**Assignment**.
The material beneath this line should be printed exactly, with its pictures omitted.

**Data extract**.
|---|

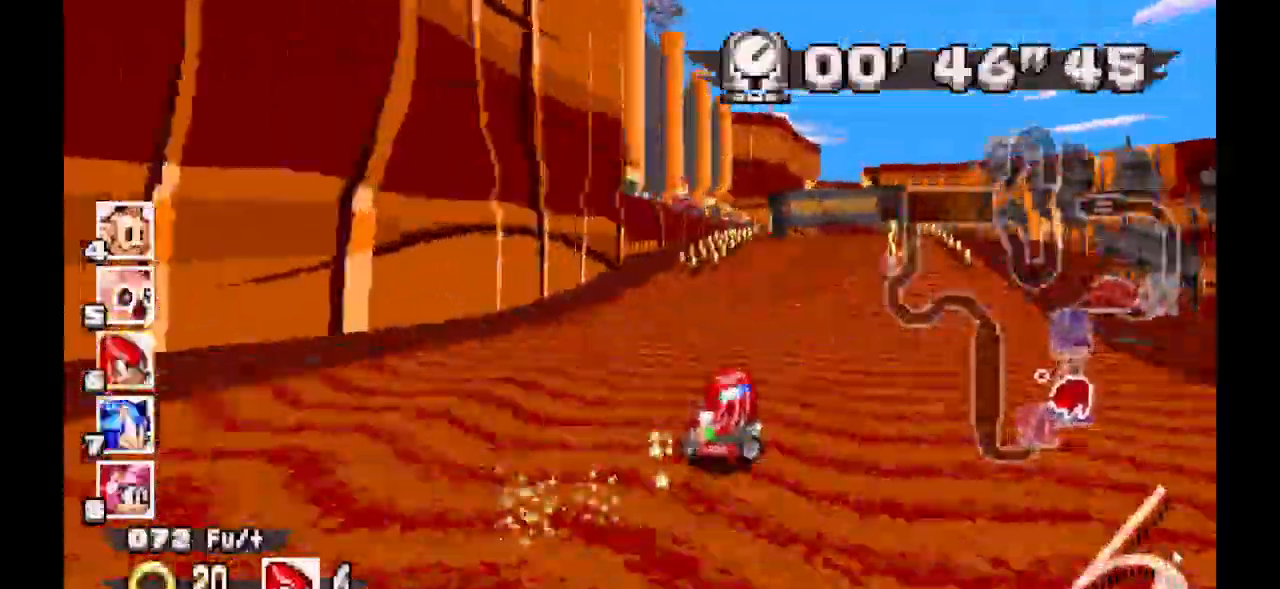
{"dt_ms": 500, "buttons": ["A"]}
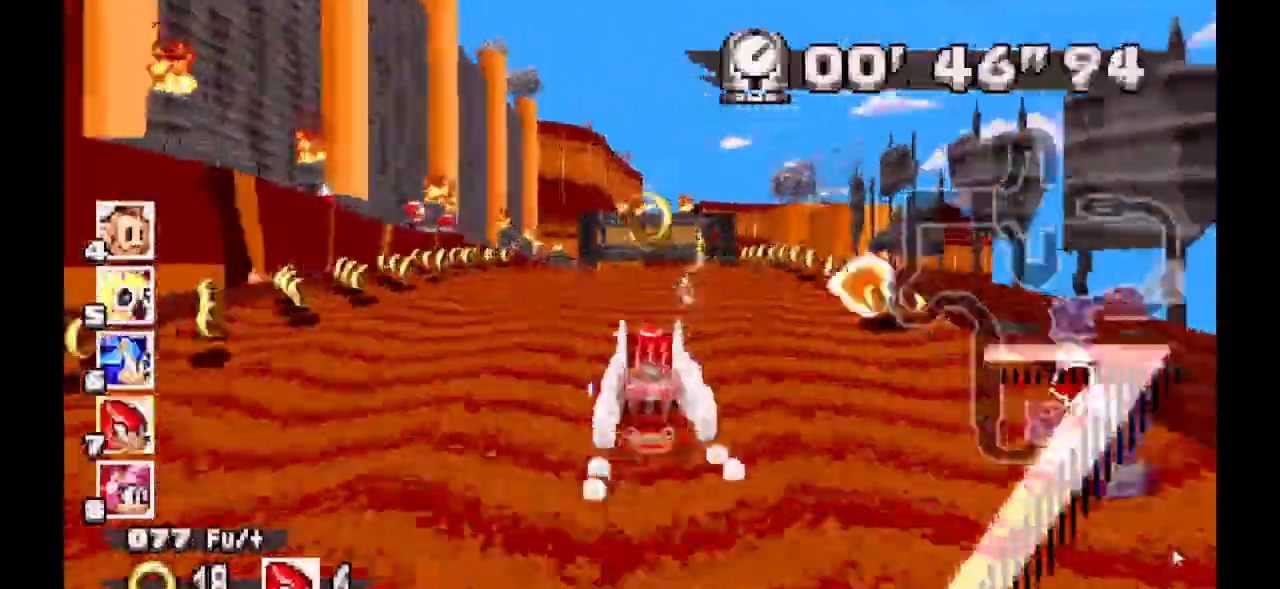
{"dt_ms": 500, "buttons": ["A"]}
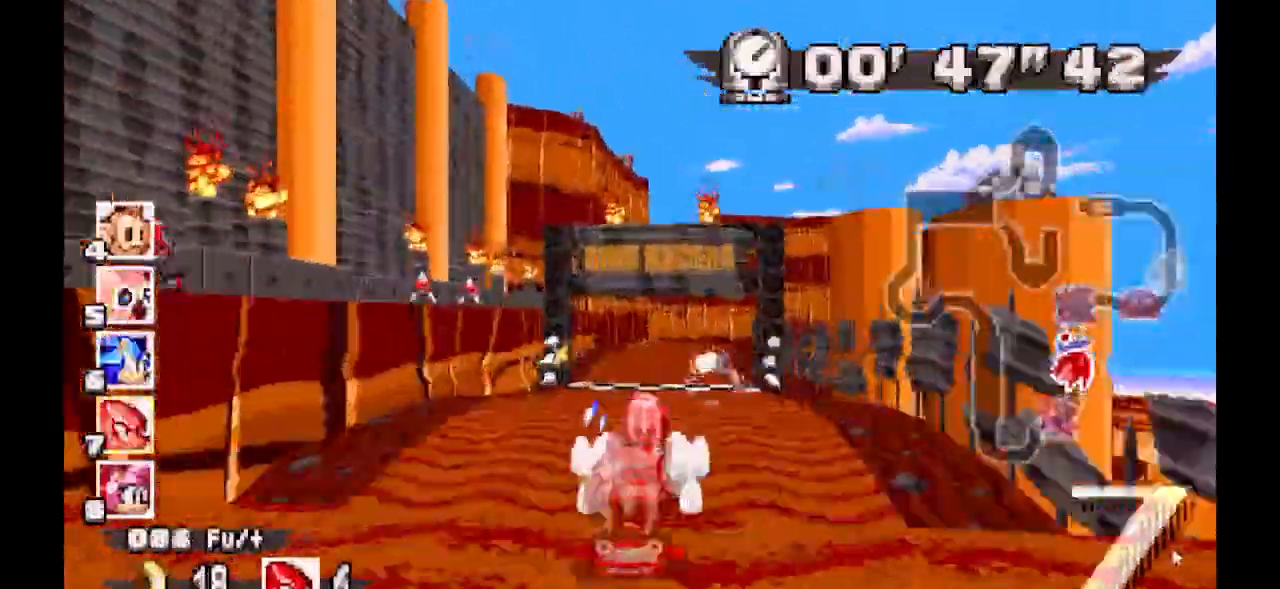
{"dt_ms": 500, "buttons": ["A"], "events": []}
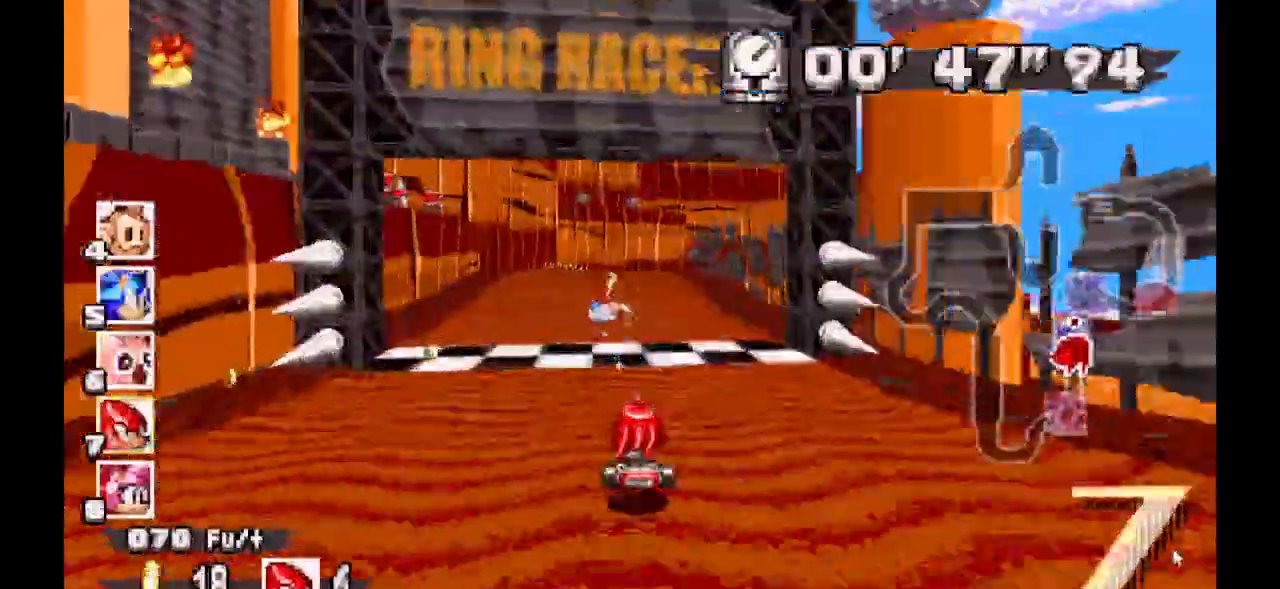
{"dt_ms": 500, "buttons": ["A"]}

|---|

**Task result**.
{"dt_ms": 500, "buttons": ["A"]}
{"dt_ms": 500, "buttons": ["A"]}
{"dt_ms": 500, "buttons": ["A"], "events": []}
{"dt_ms": 500, "buttons": ["A"]}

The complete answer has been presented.